(Excerpt)

# Finished my vivarium.... now I just need a little buddy to call it home :D (pics)



## TPO (Aug 14, 2011)

I decided after the passing of my Leo, Cynder, that I'd build a completely new vivarium set-up in case I decide to get another gecko. Now I'm not quite at the point of getting another one just yet. That'll probably come next year sometime but I had a lot of fun building the caves etc so I thought I'd share on here and see what everyone thinks. Couple of things before anyone points it out. The water and food bowls aren't in the photo because I hadn't put them in yet  The middle hide will be the moist hide and I have made a removable plastic "inside" for the cave that will contain the moss for easy containment/cleaning. Anyway let me know what you think


----------



## Zakk (Oct 15, 2008)

i think you should tell me which method. You used. Looks brill!


----------



## TPO (Aug 14, 2011)

Pretty much the same method I've seen others on here use. The log thing is just a toilet roll tube covered in plaster (it's plaster that comes in bandage like rolls and you dip it in water and place strips of it on) then grouted, painted and varnished. The caves were polystyrene with extra bits glued on for texturing, then plastered, then grouted and then varnished. The plants and background were bought online. I'm really happy with how it turned out though.


----------



## Perrin93 (Jun 6, 2012)

(End Excerpt)

Answer these from the vivarium thread:
(a) What was the name of the leo that had passed away?
(b) Which hide will be the moist hide?
(c) What was the log made from before it was grouted, painted and varnished?

(Recorded information)

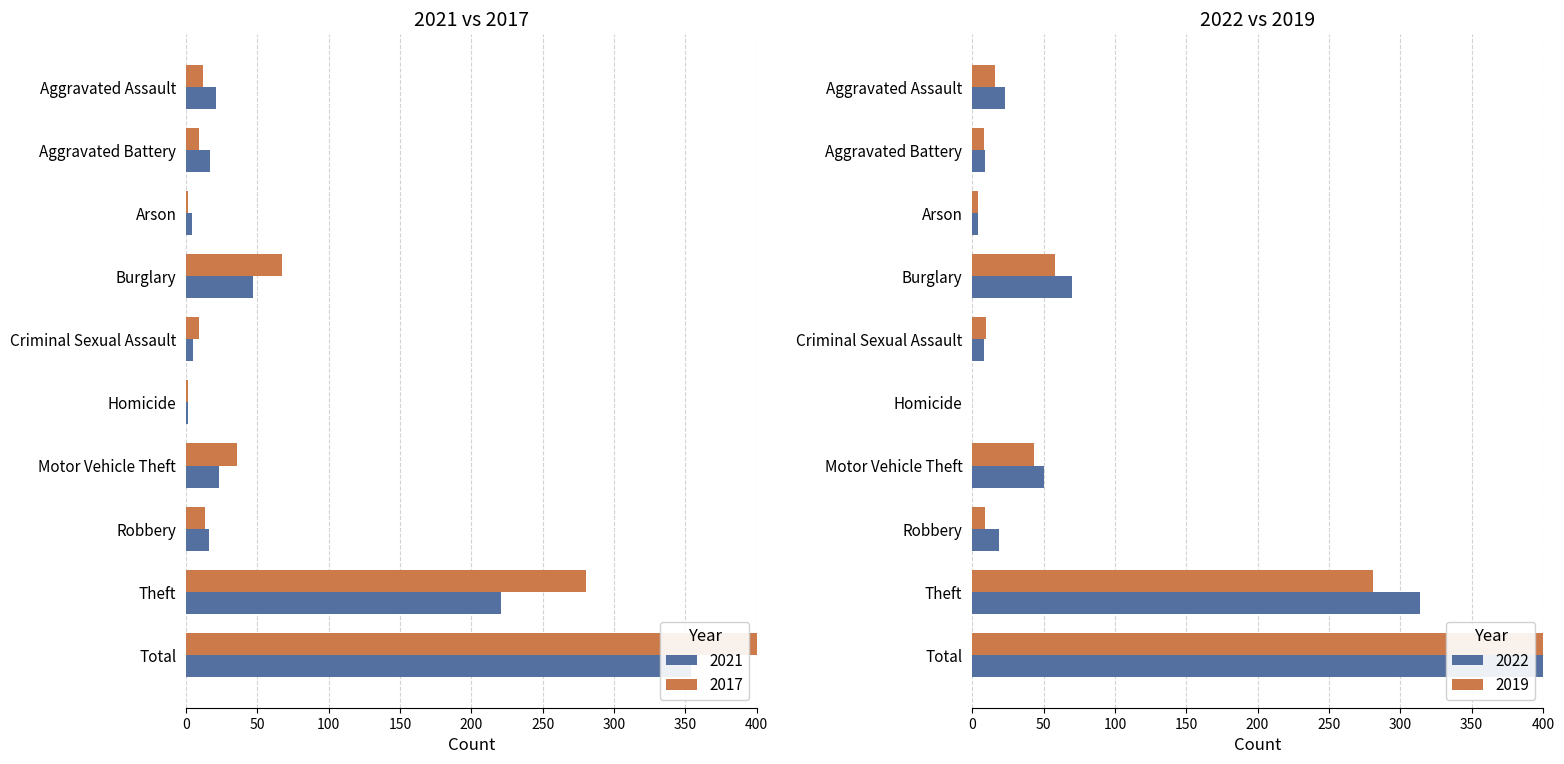

Between Aggravated Assault and Arson, which series saw the biggest shift?

2021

(End Recorded information)

- _Your response_
(a) Cynder
(b) The middle hide
(c) A toilet roll tube covered in plaster